◆ ACTIVITY ◆
Report back every line below that carries the word "parameter".

[Records contained in a dataset]
#####
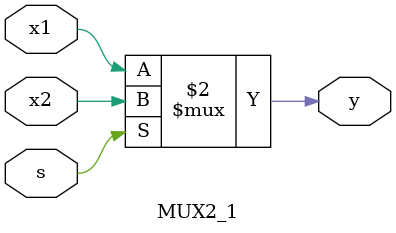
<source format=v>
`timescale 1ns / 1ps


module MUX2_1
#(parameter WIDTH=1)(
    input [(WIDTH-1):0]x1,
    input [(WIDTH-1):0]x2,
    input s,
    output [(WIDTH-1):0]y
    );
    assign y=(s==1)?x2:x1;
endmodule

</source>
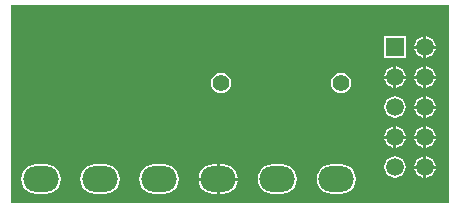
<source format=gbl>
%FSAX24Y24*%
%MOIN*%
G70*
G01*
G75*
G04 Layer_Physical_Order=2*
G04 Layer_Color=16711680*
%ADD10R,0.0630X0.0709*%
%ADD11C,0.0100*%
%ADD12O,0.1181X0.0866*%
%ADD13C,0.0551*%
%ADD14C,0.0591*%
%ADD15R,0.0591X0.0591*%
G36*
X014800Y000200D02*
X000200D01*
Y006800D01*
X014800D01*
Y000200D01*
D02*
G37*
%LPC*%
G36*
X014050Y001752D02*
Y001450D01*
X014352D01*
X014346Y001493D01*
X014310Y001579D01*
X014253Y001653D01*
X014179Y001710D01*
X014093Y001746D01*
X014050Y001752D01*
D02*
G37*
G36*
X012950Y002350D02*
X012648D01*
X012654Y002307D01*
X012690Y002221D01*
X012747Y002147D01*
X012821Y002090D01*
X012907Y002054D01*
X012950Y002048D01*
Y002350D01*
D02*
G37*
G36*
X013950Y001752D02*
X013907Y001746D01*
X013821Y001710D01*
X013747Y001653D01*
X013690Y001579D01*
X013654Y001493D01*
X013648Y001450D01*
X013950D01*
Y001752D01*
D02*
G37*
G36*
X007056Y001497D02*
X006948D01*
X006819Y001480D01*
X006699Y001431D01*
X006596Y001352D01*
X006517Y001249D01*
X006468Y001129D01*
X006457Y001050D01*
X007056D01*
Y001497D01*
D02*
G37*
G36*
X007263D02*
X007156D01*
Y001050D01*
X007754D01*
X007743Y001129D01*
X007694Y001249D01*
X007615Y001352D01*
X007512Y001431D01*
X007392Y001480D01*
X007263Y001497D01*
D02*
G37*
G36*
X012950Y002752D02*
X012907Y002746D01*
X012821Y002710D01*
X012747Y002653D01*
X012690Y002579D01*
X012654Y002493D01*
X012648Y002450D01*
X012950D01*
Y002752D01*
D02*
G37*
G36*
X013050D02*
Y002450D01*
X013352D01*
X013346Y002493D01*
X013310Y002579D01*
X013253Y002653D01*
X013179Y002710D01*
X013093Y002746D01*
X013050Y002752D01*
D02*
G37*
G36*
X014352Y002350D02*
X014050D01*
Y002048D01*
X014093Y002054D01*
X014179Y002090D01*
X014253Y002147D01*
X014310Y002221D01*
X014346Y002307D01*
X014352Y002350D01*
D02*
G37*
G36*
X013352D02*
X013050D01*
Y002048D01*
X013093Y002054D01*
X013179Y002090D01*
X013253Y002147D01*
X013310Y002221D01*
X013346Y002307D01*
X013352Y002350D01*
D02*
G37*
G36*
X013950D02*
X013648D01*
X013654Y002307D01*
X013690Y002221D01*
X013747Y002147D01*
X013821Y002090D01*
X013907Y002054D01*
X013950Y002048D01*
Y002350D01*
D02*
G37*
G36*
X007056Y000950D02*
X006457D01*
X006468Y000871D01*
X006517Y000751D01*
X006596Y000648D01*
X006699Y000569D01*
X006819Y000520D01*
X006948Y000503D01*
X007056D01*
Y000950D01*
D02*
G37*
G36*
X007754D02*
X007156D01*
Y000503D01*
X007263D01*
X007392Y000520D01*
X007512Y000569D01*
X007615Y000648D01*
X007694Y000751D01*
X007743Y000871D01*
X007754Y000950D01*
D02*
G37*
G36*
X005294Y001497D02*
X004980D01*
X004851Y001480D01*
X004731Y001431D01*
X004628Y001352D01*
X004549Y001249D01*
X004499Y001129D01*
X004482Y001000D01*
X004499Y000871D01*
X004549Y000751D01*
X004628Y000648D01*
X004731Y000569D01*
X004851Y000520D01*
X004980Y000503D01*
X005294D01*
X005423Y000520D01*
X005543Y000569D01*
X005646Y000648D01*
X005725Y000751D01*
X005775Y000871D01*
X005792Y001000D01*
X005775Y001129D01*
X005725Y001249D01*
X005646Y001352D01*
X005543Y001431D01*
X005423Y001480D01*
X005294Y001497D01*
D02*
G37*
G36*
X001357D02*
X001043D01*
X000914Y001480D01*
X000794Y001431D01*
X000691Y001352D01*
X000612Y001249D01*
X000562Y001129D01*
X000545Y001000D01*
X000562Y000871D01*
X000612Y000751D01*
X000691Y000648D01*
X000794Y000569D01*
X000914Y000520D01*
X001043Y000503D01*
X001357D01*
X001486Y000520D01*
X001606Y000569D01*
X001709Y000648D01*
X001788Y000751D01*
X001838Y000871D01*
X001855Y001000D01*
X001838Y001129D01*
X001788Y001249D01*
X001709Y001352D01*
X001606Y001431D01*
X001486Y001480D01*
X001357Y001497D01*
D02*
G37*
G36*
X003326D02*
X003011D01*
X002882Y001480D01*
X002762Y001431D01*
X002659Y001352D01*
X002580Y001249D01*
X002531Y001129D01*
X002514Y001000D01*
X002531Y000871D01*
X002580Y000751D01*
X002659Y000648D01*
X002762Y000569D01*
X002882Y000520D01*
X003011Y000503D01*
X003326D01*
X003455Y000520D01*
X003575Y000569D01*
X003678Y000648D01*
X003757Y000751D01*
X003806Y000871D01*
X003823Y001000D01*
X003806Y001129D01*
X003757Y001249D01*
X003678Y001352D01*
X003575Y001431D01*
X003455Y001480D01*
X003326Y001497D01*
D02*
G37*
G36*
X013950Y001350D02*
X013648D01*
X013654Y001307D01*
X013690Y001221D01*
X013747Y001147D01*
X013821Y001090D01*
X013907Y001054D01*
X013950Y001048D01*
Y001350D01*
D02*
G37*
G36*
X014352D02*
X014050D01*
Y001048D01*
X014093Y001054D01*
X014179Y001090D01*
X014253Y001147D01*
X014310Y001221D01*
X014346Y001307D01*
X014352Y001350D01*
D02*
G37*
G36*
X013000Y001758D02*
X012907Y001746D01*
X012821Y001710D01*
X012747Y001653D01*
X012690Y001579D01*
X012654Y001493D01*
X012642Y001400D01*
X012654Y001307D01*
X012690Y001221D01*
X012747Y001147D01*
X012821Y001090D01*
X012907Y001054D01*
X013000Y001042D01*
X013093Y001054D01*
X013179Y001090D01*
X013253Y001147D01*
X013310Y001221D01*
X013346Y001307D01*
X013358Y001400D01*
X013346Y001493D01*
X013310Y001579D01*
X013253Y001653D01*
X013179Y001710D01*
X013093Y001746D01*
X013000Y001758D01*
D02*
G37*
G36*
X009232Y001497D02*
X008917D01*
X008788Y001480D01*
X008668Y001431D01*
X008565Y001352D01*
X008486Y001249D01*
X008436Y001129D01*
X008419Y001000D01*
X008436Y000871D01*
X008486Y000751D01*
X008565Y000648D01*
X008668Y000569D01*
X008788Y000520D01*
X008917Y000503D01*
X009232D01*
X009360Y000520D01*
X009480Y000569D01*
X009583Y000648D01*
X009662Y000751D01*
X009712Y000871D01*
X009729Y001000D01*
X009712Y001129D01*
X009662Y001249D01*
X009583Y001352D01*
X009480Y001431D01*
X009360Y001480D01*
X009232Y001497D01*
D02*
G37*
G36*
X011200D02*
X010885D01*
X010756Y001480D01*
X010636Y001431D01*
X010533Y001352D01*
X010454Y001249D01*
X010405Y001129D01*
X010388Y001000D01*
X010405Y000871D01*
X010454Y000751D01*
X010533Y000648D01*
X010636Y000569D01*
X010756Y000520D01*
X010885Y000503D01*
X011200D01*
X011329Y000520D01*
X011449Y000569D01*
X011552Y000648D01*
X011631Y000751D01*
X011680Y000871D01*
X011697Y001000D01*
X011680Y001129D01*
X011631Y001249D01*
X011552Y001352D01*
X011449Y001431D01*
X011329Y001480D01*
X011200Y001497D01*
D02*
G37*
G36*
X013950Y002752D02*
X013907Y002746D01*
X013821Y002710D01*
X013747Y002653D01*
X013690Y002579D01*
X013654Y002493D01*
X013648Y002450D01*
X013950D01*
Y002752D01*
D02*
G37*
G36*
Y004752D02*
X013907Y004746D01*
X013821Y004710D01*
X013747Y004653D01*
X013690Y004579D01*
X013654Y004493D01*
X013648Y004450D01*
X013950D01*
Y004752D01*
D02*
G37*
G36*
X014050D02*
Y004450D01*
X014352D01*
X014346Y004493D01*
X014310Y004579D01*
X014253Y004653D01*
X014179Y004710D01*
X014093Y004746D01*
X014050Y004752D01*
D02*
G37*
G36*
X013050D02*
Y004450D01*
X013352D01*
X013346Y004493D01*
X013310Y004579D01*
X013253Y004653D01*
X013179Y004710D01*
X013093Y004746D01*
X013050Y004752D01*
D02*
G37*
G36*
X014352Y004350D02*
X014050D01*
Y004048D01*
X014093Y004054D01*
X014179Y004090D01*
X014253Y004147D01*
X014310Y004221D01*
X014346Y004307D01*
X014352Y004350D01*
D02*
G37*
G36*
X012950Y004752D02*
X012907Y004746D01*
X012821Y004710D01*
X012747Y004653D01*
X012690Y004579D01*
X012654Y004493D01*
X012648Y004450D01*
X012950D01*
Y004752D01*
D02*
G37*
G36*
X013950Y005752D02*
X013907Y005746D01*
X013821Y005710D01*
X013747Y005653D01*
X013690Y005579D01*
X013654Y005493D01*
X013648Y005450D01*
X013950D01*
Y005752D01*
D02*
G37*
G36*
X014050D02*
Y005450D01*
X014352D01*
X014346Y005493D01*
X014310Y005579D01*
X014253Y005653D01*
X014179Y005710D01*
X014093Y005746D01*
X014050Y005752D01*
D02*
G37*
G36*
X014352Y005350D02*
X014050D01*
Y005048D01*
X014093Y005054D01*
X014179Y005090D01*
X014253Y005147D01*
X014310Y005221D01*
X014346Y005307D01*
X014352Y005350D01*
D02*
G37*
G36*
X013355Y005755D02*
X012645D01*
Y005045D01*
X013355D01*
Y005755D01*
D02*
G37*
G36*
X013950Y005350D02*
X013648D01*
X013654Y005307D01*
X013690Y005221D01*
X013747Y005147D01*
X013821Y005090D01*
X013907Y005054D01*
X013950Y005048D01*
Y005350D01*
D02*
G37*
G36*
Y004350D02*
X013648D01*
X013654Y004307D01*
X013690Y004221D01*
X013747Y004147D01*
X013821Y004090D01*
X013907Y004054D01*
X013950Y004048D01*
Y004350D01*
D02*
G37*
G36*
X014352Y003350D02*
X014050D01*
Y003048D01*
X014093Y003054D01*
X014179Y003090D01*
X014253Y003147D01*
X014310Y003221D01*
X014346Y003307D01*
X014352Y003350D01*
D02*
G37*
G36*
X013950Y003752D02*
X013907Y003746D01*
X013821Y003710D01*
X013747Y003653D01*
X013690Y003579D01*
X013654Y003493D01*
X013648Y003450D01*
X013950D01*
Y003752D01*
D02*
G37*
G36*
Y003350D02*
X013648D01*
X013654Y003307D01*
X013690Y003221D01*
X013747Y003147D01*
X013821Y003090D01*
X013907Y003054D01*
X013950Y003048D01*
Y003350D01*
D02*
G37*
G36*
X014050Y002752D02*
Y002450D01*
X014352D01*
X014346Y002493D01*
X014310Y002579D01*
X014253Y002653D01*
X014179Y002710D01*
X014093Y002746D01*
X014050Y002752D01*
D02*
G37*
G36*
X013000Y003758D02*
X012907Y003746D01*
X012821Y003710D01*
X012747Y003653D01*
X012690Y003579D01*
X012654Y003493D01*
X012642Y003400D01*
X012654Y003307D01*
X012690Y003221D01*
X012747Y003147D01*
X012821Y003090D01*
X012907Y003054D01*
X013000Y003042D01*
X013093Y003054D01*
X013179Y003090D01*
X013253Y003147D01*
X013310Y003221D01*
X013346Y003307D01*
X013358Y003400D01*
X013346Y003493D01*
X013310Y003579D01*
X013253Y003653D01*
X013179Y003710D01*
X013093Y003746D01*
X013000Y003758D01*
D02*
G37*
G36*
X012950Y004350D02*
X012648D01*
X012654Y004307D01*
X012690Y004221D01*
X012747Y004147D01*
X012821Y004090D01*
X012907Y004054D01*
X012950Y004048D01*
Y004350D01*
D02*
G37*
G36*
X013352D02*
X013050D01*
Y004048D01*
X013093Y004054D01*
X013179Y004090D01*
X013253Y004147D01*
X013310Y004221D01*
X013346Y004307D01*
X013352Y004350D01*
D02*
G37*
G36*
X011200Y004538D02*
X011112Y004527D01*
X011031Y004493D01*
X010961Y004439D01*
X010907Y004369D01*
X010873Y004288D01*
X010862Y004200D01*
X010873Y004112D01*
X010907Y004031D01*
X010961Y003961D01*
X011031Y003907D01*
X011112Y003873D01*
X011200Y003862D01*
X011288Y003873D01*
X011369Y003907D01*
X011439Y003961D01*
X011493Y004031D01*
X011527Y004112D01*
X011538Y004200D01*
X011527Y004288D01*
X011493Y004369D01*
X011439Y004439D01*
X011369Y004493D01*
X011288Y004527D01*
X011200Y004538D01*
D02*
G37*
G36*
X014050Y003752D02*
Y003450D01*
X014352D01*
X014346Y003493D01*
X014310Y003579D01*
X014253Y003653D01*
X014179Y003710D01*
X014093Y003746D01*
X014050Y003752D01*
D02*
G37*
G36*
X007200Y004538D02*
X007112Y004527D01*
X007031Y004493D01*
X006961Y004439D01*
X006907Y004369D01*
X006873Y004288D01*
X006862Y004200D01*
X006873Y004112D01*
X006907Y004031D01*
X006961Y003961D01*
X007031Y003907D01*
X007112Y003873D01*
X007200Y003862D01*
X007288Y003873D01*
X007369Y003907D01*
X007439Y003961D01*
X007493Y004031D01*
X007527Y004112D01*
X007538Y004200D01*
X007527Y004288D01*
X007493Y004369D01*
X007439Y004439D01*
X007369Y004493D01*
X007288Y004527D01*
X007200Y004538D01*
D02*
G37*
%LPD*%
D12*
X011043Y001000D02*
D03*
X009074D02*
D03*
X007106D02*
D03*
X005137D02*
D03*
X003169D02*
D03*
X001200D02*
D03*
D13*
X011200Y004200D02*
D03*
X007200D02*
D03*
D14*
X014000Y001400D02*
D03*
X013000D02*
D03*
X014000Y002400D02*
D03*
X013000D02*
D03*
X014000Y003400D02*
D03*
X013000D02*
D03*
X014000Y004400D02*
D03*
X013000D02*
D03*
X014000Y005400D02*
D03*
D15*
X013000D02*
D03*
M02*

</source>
#####
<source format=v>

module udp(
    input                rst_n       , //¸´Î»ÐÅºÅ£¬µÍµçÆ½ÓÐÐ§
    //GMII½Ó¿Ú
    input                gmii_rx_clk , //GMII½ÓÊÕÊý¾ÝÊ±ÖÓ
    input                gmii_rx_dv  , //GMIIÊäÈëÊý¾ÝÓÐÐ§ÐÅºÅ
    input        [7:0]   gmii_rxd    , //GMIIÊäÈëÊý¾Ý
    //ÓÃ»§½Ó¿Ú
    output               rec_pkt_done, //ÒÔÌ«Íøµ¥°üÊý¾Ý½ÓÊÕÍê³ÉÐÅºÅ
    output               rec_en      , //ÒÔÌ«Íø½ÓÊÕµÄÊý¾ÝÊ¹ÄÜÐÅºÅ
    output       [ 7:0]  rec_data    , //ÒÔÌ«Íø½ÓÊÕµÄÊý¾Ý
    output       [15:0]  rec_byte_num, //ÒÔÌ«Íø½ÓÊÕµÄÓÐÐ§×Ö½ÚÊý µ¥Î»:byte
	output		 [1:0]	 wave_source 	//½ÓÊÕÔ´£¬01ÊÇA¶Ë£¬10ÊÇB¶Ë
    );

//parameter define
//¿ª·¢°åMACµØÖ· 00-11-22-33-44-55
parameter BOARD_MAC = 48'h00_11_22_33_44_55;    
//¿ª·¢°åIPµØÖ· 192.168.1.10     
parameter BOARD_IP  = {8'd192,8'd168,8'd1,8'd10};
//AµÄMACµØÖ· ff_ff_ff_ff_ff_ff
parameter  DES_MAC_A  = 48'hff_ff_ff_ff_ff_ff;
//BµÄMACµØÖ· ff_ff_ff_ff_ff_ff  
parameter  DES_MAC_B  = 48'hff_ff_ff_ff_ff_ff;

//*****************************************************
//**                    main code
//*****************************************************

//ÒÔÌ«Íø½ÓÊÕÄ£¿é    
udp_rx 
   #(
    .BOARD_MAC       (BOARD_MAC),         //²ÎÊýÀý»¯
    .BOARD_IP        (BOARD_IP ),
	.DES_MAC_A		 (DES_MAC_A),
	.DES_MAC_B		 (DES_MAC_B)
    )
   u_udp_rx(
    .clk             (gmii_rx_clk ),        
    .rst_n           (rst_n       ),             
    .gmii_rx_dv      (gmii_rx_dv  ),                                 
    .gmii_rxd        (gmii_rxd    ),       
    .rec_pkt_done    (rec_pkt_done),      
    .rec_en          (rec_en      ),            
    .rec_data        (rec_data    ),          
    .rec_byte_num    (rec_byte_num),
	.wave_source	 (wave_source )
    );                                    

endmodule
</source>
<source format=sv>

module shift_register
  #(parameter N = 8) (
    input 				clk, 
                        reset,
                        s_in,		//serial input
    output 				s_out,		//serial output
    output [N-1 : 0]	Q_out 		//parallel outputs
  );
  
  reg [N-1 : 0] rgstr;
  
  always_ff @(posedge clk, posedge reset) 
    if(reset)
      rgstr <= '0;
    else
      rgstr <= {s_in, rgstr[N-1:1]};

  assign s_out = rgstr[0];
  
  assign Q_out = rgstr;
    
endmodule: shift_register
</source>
#####
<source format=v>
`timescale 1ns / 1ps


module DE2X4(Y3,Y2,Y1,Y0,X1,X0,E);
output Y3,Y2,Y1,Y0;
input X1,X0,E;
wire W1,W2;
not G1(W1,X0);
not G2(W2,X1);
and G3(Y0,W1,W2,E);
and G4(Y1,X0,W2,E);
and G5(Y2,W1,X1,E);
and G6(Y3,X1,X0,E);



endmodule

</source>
#####
◆ RESPONSE TO THE TASK ◆
#(parameter WIDTH=1)(
//parameter define
parameter BOARD_MAC = 48'h00_11_22_33_44_55;    
parameter BOARD_IP  = {8'd192,8'd168,8'd1,8'd10};
parameter  DES_MAC_A  = 48'hff_ff_ff_ff_ff_ff;
parameter  DES_MAC_B  = 48'hff_ff_ff_ff_ff_ff;
  #(parameter N = 8) (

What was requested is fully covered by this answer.